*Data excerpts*
___

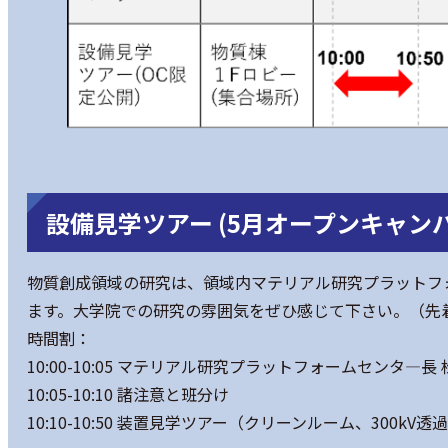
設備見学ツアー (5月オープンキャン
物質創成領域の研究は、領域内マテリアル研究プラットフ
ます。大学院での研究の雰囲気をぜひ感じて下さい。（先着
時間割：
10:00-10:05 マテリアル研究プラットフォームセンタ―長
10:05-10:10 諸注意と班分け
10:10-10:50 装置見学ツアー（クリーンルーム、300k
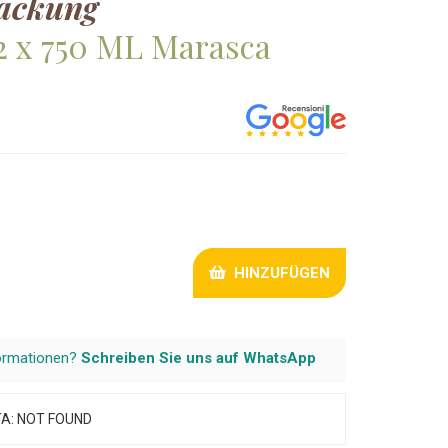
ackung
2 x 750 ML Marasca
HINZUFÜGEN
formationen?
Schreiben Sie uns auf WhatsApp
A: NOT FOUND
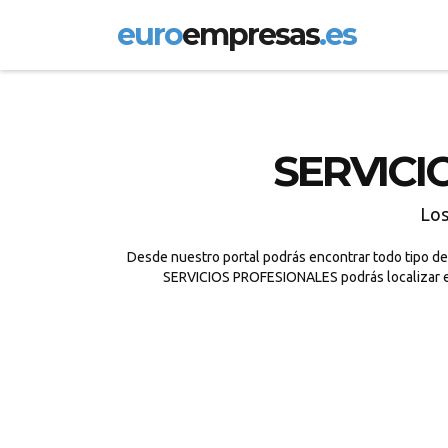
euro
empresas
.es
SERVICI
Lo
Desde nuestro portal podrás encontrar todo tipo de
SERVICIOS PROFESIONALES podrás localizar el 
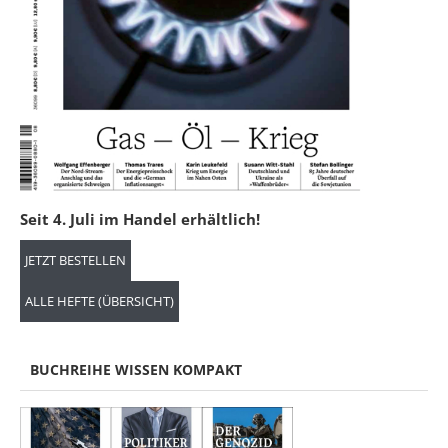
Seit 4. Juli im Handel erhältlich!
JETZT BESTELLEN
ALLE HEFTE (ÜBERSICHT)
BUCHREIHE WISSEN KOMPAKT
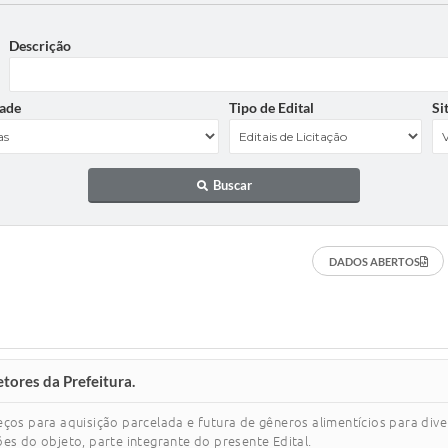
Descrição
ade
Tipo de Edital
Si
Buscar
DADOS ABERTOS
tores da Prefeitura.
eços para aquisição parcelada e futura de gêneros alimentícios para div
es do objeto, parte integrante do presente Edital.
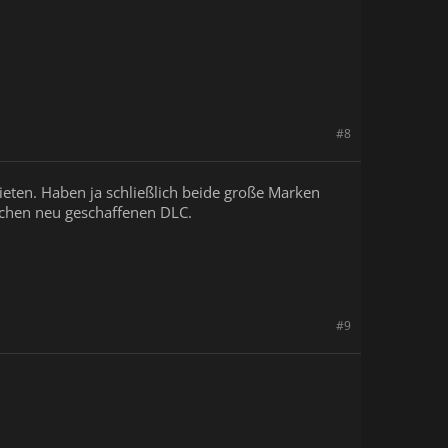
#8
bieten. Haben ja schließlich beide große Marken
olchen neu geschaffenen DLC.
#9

___

*REQUIREMENT*
Although the records hold pictures, return only what remains, word for word.

*TASK SOLUTION*
設備見学ツアー (5月オープンキャン
物質創成領域の研究は、領域内マテリアル研究プラットフ
ます。大学院での研究の雰囲気をぜひ感じて下さい。（先着
時間割：
10:00-10:05 マテリアル研究プラットフォームセンタ―長
10:05-10:10 諸注意と班分け
10:10-10:50 装置見学ツアー（クリーンルーム、300k
ackung
2 x 750 ML Marasca
HINZUFÜGEN
formationen?
Schreiben Sie uns auf WhatsApp
A: NOT FOUND
euro
empresas
.es
SERVICI
Lo
Desde nuestro portal podrás encontrar todo tipo de
SERVICIOS PROFESIONALES podrás localizar el 
Seit 4. Juli im Handel erhältlich!
JETZT BESTELLEN
ALLE HEFTE (ÜBERSICHT)
BUCHREIHE WISSEN KOMPAKT
Descrição
ade
Tipo de Edital
Si
Buscar
DADOS ABERTOS
tores da Prefeitura.
eços para aquisição parcelada e futura de gêneros alimentícios para div
es do objeto, parte integrante do presente Edital.
#8
bieten. Haben ja schließlich beide große Marken
olchen neu geschaffenen DLC.
#9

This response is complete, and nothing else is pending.